Beneath this line are the data; copy exactly the part of them that opens with the line containing "5: (405, 195, 0.35)" and closes with the line containing "30: (167, 253, 0.31)", and only that part.
§ §
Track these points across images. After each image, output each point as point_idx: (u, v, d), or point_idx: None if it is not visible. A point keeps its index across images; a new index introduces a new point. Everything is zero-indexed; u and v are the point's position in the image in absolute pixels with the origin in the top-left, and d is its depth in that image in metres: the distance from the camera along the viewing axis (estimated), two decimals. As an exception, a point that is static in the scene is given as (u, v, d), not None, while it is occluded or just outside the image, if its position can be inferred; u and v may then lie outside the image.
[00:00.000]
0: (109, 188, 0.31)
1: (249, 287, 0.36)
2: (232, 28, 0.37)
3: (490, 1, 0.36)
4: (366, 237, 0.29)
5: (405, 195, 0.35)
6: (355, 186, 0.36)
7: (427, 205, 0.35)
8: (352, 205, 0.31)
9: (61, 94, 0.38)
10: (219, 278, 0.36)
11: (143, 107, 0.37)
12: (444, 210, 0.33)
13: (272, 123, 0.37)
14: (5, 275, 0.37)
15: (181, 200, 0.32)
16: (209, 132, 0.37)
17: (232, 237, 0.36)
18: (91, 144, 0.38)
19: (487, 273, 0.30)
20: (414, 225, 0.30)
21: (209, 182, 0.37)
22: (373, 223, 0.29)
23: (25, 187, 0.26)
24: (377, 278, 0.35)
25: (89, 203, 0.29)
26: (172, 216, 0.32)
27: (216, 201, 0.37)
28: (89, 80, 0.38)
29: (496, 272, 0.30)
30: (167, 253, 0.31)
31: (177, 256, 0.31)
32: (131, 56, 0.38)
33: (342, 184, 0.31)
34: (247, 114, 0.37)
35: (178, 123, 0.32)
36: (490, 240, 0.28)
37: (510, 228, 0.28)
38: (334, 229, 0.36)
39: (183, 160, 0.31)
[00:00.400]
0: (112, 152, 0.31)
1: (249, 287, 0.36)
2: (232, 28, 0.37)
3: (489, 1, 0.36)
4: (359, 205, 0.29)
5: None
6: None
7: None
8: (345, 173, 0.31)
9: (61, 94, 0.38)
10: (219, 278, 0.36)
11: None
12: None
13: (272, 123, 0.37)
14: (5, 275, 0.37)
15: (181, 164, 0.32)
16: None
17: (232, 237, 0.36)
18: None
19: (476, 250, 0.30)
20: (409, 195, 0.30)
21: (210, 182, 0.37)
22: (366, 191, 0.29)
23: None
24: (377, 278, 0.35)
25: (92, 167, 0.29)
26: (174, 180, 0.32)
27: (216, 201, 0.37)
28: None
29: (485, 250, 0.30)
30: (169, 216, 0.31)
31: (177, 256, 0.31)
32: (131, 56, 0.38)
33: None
§ §
◆ REPLY:
5: (405, 195, 0.35)
6: (355, 186, 0.36)
7: (427, 205, 0.35)
8: (352, 205, 0.31)
9: (61, 94, 0.38)
10: (219, 278, 0.36)
11: (143, 107, 0.37)
12: (444, 210, 0.33)
13: (272, 123, 0.37)
14: (5, 275, 0.37)
15: (181, 200, 0.32)
16: (209, 132, 0.37)
17: (232, 237, 0.36)
18: (91, 144, 0.38)
19: (487, 273, 0.30)
20: (414, 225, 0.30)
21: (209, 182, 0.37)
22: (373, 223, 0.29)
23: (25, 187, 0.26)
24: (377, 278, 0.35)
25: (89, 203, 0.29)
26: (172, 216, 0.32)
27: (216, 201, 0.37)
28: (89, 80, 0.38)
29: (496, 272, 0.30)
30: (167, 253, 0.31)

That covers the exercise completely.